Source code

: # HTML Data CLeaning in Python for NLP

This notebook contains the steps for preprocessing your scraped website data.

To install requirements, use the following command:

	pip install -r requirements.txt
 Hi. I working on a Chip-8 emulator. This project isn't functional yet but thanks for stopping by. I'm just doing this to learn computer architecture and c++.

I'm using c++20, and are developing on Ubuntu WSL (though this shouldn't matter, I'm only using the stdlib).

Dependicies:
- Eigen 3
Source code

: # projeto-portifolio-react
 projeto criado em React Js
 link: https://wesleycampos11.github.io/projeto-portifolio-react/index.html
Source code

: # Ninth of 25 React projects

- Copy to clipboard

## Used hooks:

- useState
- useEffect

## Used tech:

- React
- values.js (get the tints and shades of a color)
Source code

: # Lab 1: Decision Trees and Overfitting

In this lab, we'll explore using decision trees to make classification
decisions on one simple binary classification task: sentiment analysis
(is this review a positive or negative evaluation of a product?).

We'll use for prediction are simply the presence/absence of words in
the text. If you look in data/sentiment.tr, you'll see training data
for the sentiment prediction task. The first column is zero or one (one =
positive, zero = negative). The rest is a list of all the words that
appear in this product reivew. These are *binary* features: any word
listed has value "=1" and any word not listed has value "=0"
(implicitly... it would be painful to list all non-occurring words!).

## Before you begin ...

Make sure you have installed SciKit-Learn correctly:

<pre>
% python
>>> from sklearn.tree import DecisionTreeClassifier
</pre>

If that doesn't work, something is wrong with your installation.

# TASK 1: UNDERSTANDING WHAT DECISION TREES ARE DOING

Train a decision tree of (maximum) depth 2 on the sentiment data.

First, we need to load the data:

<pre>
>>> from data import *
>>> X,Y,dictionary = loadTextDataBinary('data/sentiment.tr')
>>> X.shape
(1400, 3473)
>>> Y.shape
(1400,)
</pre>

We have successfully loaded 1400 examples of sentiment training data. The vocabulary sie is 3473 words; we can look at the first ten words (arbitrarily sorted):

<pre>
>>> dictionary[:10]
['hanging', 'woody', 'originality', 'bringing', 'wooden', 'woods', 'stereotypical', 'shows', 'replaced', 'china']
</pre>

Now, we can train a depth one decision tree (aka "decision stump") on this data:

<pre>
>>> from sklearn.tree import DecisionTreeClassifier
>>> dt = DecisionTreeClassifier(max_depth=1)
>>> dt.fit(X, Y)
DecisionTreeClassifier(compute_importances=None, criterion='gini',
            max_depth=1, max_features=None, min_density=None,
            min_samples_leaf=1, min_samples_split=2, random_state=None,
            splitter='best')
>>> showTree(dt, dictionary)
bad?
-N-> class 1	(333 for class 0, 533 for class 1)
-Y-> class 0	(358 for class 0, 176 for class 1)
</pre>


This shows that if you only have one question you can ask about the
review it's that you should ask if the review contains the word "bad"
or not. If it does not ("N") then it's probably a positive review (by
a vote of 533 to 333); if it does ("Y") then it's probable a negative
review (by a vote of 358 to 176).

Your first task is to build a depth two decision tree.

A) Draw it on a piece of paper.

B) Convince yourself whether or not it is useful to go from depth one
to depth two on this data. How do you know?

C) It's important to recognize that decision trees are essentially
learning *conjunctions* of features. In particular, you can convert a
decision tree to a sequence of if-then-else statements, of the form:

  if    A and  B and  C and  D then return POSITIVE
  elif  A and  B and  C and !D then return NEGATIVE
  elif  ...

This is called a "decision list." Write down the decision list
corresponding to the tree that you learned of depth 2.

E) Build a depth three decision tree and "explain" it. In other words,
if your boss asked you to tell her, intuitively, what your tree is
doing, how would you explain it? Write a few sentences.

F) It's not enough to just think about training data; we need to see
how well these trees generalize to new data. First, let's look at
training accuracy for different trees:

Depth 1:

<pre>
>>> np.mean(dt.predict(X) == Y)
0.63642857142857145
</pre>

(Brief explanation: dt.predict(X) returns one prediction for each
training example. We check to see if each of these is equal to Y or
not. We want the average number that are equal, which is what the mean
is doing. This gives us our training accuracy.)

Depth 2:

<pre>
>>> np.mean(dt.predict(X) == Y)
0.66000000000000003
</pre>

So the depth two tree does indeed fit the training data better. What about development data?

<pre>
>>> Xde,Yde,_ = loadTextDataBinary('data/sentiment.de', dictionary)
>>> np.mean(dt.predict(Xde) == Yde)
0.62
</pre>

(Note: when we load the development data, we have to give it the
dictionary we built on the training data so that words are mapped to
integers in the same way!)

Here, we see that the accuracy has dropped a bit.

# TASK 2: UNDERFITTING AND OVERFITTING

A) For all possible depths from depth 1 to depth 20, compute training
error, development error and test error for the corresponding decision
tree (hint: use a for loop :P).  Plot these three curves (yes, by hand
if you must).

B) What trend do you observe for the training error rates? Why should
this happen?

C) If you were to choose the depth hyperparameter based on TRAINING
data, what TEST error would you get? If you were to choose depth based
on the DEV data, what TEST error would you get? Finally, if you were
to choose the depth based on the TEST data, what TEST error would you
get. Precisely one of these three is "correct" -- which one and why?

■ ■ ■

ACTION ITEM - Whenever the word "were" appears in a line above, copy that line.

RESULT OF THIS TASK -
C) If you were to choose the depth hyperparameter based on TRAINING
data, what TEST error would you get? If you were to choose depth based
on the DEV data, what TEST error would you get? Finally, if you were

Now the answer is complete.